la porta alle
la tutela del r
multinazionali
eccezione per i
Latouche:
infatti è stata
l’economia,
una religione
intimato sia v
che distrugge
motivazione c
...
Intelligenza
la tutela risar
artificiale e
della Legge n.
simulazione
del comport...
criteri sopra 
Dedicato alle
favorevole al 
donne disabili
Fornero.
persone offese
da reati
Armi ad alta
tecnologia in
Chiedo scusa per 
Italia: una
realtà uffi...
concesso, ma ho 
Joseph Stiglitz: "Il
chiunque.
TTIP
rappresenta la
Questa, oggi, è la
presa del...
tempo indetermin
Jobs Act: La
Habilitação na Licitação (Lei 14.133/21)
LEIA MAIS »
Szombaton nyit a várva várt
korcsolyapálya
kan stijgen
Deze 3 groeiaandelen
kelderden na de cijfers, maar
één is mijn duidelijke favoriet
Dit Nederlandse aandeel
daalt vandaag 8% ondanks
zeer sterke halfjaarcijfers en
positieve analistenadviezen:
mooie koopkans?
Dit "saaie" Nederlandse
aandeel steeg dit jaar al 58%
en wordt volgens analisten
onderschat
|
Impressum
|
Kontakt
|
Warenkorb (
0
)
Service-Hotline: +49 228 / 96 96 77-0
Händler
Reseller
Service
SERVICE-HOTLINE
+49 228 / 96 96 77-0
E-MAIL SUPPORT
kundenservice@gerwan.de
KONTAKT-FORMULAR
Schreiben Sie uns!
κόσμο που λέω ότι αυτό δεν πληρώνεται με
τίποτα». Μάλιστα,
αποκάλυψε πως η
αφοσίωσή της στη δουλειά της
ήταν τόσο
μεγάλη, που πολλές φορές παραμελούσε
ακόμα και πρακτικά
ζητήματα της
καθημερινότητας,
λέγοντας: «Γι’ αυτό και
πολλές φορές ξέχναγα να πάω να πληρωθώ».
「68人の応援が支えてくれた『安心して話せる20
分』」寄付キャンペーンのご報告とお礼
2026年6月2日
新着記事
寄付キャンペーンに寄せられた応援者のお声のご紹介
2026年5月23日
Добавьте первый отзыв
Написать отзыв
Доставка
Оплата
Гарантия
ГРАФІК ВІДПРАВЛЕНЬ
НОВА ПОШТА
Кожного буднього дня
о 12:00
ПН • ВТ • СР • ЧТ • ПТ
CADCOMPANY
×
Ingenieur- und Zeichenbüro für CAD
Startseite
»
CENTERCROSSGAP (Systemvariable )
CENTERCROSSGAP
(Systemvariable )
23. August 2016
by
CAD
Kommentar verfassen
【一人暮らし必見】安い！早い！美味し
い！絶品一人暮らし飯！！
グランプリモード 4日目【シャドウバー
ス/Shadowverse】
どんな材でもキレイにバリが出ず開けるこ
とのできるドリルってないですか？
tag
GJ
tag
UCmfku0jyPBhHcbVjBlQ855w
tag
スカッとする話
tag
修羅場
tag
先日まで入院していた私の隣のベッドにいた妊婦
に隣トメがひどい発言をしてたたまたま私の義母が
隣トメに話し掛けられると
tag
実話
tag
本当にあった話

○ ○ ○ ○ ○ ○ ○

- _REQUIRED WORK_: Collect every line in the records that contains the word "αυτό" and list each one on its own line.

- _RESULT OF THIS EXERCISE_:
κόσμο που λέω ότι αυτό δεν πληρώνεται με
λέγοντας: «Γι’ αυτό και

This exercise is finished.